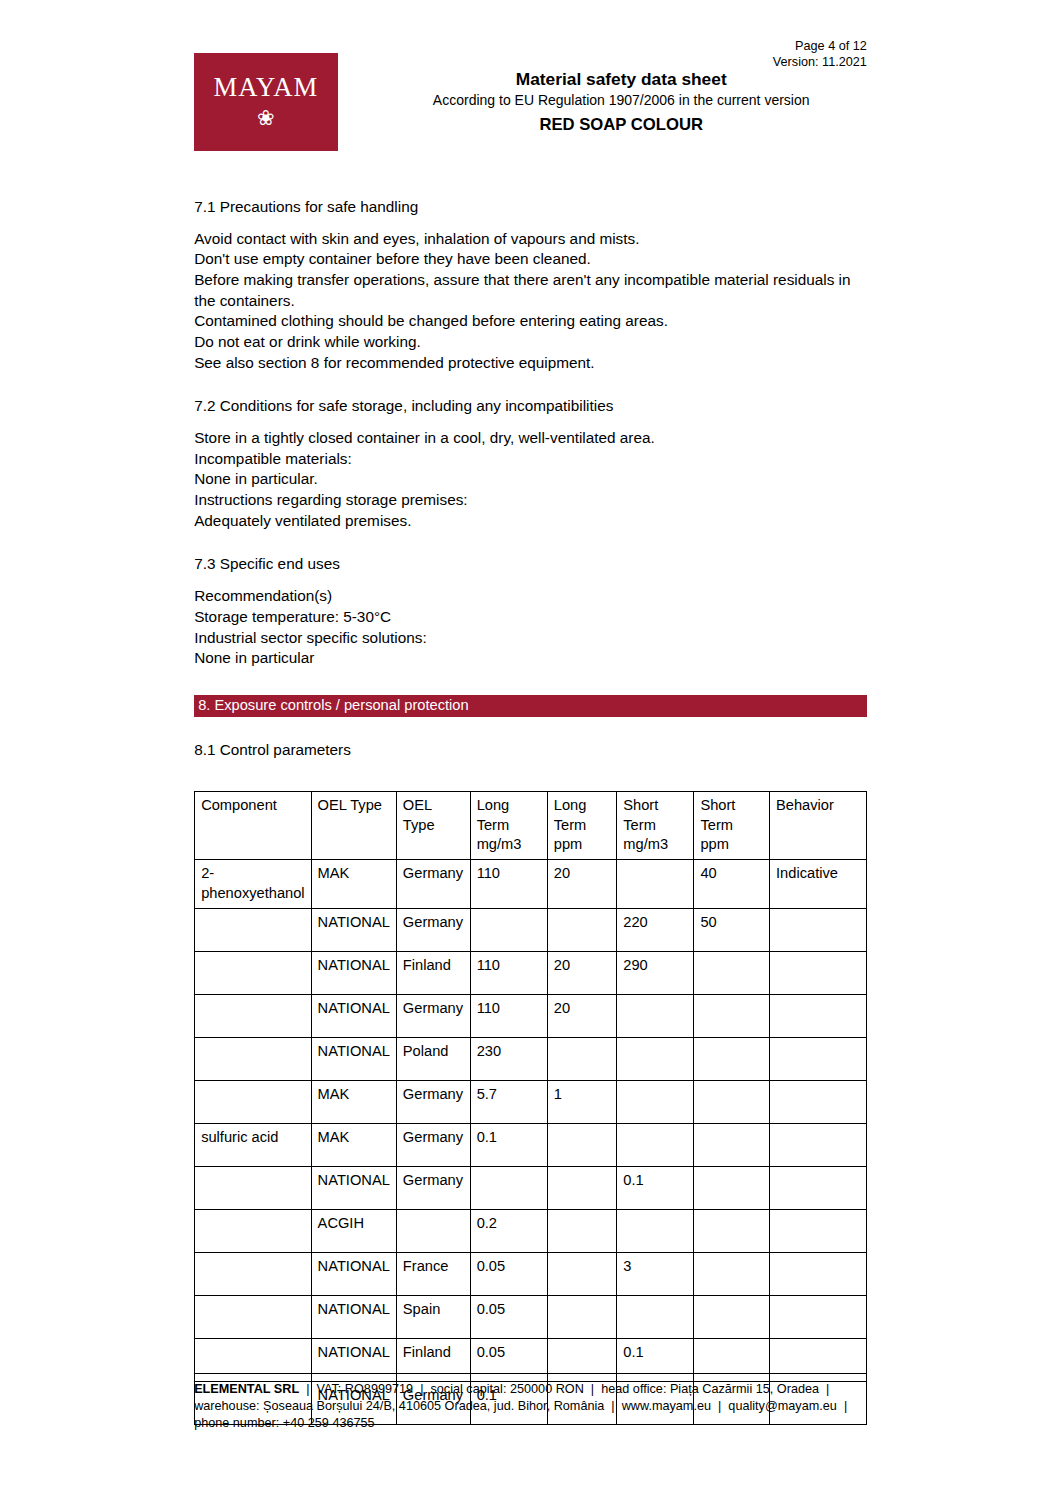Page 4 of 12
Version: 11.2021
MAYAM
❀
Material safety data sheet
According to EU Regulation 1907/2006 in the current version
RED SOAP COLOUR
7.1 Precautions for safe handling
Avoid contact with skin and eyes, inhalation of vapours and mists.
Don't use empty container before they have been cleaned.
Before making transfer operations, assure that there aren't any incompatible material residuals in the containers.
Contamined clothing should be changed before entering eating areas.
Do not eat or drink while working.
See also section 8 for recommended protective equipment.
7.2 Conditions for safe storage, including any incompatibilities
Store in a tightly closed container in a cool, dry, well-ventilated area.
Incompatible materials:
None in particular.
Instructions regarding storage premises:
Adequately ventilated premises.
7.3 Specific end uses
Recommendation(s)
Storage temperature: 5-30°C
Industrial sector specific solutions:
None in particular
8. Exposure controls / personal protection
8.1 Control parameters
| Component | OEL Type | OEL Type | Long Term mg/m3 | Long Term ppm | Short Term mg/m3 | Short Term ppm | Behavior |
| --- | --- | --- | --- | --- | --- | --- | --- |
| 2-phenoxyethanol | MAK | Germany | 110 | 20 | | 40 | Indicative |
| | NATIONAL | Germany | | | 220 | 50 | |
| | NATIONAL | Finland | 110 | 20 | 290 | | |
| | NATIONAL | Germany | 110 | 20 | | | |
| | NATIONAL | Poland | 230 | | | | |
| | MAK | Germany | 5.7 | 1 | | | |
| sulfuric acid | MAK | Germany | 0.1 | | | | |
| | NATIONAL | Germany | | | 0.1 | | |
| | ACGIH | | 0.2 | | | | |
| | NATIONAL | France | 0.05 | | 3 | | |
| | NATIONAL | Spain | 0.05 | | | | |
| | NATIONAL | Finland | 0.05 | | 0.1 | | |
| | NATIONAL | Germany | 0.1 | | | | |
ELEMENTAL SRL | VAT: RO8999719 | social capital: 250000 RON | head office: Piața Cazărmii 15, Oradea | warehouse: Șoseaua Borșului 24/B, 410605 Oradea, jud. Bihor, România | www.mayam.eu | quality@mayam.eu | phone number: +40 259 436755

^^^^^^^^

Exercise: Everything from the first line of the records through the line containing "8. Exposure controls / personal protection" should be repeated exactly, with the pictures left out.

Answer box:
Page 4 of 12
Version: 11.2021
MAYAM
❀
Material safety data sheet
According to EU Regulation 1907/2006 in the current version
RED SOAP COLOUR
7.1 Precautions for safe handling
Avoid contact with skin and eyes, inhalation of vapours and mists.
Don't use empty container before they have been cleaned.
Before making transfer operations, assure that there aren't any incompatible material residuals in the containers.
Contamined clothing should be changed before entering eating areas.
Do not eat or drink while working.
See also section 8 for recommended protective equipment.
7.2 Conditions for safe storage, including any incompatibilities
Store in a tightly closed container in a cool, dry, well-ventilated area.
Incompatible materials:
None in particular.
Instructions regarding storage premises:
Adequately ventilated premises.
7.3 Specific end uses
Recommendation(s)
Storage temperature: 5-30°C
Industrial sector specific solutions:
None in particular
8. Exposure controls / personal protection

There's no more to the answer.